Link: GAO Opinion
Agency: Department of State
Disposition: Protest denied.
Protester’s contention that the agency improperly refused to consider its proposal is denied where there is no evidence that the agency received the proposal by the solicitation due date or that improper government action caused the failure of the postal service to make timely delivery, and where the record shows that the protester failed to follow the delivery instructions in the solicitation.

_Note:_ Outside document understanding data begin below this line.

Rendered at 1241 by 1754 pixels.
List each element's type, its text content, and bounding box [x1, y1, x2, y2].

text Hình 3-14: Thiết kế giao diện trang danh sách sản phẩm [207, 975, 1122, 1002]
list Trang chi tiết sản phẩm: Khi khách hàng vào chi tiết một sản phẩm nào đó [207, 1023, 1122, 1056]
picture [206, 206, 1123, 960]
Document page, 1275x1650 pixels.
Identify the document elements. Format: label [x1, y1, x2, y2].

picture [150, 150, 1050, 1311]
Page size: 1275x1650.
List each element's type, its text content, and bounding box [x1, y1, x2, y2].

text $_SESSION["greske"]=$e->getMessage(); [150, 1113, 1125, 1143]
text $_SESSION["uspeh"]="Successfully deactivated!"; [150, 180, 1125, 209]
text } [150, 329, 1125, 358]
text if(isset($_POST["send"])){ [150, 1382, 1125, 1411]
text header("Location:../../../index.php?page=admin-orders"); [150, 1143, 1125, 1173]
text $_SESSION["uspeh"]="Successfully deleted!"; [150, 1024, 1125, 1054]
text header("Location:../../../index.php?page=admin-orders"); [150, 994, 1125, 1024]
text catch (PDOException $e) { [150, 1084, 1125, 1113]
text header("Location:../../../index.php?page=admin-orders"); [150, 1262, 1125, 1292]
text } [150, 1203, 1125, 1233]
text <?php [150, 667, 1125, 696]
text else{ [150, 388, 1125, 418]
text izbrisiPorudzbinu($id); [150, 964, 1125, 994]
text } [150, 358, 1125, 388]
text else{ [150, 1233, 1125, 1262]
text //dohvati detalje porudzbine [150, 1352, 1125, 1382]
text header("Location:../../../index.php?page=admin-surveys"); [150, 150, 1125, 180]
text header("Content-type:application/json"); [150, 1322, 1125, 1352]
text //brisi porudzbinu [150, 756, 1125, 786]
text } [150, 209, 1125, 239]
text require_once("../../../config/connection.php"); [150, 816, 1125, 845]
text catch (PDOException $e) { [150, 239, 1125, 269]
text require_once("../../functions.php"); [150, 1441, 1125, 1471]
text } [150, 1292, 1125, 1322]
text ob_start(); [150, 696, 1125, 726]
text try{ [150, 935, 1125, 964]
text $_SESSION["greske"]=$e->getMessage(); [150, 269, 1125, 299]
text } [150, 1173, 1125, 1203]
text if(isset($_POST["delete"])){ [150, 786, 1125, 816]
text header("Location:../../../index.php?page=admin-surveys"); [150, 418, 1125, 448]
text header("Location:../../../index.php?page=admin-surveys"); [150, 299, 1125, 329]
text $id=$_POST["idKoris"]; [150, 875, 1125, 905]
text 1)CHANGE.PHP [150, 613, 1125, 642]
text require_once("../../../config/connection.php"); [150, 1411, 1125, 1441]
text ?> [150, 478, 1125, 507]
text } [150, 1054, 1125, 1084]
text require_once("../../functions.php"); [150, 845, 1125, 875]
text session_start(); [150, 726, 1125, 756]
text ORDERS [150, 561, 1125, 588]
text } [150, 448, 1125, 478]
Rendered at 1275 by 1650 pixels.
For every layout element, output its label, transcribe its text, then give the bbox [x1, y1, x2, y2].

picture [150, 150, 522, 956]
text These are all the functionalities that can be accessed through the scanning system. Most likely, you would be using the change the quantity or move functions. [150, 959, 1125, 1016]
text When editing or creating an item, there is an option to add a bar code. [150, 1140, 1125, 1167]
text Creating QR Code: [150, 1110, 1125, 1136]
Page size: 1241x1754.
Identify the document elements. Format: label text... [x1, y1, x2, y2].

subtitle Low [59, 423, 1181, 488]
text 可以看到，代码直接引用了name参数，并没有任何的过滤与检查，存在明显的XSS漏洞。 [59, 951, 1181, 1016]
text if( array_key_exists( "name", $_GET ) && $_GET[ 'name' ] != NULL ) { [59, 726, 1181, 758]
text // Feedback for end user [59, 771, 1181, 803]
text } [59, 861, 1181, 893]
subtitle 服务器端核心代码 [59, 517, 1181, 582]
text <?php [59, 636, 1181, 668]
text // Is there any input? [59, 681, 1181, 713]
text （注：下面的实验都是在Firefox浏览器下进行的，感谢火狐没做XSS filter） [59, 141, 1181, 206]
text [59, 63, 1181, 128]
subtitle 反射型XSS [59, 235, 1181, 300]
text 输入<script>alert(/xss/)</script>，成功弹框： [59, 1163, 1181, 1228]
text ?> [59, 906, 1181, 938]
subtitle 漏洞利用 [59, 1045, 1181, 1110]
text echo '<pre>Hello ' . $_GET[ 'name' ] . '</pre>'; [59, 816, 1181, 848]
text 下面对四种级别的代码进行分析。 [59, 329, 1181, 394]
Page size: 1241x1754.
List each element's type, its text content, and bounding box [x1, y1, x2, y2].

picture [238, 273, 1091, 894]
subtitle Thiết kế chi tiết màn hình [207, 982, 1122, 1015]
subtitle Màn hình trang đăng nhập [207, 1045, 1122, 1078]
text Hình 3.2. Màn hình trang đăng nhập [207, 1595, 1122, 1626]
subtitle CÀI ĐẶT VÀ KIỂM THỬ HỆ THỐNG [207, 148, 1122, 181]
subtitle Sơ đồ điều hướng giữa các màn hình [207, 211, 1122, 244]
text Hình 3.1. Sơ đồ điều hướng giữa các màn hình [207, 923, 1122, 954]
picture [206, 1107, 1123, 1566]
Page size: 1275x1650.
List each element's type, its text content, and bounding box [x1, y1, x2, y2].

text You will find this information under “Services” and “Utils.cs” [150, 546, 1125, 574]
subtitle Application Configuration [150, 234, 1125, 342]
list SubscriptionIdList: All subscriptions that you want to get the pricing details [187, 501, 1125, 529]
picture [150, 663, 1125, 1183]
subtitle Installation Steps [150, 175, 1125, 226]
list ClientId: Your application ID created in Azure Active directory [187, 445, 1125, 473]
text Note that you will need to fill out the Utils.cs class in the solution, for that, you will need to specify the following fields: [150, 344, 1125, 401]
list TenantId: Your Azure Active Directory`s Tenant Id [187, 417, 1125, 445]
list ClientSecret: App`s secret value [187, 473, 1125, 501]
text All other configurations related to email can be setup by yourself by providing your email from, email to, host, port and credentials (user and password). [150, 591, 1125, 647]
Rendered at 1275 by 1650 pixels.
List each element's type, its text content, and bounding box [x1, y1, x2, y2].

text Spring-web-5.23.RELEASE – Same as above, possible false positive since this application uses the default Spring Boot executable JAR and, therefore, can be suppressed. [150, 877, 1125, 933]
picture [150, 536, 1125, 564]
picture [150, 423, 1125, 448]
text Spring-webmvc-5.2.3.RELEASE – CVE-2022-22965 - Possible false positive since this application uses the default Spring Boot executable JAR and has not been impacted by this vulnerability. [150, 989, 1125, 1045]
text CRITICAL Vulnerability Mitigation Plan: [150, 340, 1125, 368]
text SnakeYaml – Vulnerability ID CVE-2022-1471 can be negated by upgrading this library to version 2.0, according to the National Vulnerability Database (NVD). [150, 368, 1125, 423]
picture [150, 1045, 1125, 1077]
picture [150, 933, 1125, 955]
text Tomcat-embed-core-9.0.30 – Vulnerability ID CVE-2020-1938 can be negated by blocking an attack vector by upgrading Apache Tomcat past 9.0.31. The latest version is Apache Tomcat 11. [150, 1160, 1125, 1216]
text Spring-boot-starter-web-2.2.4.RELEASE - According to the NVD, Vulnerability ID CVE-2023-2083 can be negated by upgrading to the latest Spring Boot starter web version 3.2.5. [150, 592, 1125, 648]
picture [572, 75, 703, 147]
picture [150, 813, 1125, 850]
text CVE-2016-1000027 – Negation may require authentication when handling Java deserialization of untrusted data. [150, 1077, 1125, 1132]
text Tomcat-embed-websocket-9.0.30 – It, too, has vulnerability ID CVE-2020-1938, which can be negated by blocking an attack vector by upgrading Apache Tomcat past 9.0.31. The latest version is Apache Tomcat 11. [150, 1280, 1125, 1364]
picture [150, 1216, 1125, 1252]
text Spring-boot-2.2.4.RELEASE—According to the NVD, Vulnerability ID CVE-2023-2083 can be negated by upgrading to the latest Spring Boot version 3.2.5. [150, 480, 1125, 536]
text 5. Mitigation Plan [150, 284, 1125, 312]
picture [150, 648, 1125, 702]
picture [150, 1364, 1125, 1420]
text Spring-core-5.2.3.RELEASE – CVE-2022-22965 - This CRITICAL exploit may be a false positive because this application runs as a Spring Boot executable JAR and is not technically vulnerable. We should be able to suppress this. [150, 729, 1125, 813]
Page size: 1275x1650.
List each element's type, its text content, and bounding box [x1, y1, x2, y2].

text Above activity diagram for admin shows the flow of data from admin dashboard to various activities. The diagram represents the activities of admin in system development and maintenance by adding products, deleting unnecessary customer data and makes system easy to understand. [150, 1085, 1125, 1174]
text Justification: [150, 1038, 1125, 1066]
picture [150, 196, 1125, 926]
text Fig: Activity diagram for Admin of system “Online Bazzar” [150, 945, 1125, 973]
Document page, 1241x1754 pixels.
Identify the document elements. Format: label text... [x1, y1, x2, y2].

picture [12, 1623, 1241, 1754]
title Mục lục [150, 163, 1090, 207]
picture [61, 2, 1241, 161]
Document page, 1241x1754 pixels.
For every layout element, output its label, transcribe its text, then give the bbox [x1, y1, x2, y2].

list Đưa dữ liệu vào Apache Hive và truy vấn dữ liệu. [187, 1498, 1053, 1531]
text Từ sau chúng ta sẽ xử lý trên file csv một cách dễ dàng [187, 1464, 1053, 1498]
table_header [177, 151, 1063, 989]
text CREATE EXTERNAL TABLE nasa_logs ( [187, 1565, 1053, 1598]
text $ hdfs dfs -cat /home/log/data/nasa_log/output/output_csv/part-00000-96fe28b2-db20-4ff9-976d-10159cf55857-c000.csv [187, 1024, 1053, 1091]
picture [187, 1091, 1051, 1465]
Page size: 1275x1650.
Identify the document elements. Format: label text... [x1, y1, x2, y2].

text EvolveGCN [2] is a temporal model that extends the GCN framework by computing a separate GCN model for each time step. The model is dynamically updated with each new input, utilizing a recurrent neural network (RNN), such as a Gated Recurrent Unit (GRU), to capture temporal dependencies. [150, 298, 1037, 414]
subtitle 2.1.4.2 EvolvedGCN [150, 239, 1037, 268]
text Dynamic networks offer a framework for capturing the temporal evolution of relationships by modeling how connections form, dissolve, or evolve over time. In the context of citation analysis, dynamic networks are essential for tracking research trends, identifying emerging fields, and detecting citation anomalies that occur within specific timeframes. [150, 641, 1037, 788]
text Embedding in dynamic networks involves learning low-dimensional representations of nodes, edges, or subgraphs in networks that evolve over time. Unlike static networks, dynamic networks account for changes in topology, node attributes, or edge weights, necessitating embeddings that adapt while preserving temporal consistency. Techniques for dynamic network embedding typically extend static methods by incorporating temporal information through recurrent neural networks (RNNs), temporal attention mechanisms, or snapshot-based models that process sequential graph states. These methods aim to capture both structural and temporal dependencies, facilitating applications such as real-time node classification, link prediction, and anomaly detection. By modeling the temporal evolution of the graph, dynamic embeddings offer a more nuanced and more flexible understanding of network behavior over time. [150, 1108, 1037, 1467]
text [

General Counsel P.C. Highlight:
Sector One argues that the agency should have accepted its proposal because the protester sent it by United States Postal Service (USPS) Express Mail and because the protester believes the USPS carrier attempted to deliver the proposal prior to the closing time for receipt. GAO states that it is the responsibility of each firm to deliver its proposal to the proper place at the proper time, and late delivery generally requires rejection of the submission. Where late receipt results from the failure of a vendor to reasonably fulfill its responsibility for ensuring timely delivery to the specified location, the late offer may not be considered. An offer that arrives late may only be considered if it is shown that the paramount reason for late receipt was improper government action, and where consideration of the proposal would not compromise the integrity of the competitive procurement process. Improper government action in this context is affirmative action that makes it impossible for the offeror to deliver the proposal on time.
The agency denies receiving or rejecting the Sector One proposal submission that was the subject of the alleged delivery attempt by the USPS carrier. As explained above, since USPS does not deliver mail to the building where the Office of Acquisition is located, the RFP contained a P.O. Box for mailed proposals, and allowed for hand-carried proposals provided delivery was coordinated with the contracting officer. By its own admission, the protester did not follow the instructions in the RFP for submission of its proposal in that it made no arrangements with the contracting officer for hand-carried delivery. The evidence submitted by the protester does not establish that the agency actually received the protester’s submission or that there was an attempt to deliver the proposals to the agency before the closing time established in the solicitation. As explained above, the record here, at best, only demonstrates that the USPS carrier attempted to deliver the protester’s submission to some DOS location and does not specifically demonstrate whether anyone at DOS refused to accept delivery. The record shows that the paramount reason for the nonreceipt of the protester’s submission is the protester’s failure to follow the solicitation instructions to either mail its proposal to the designated P.O. Box number or make the proper arrangements for hand-carried delivery. In short, there is nothing in the record showing that any affirmative government action deprived the protester of the ability to make a proper delivery of its proposal. GAO denies the protest.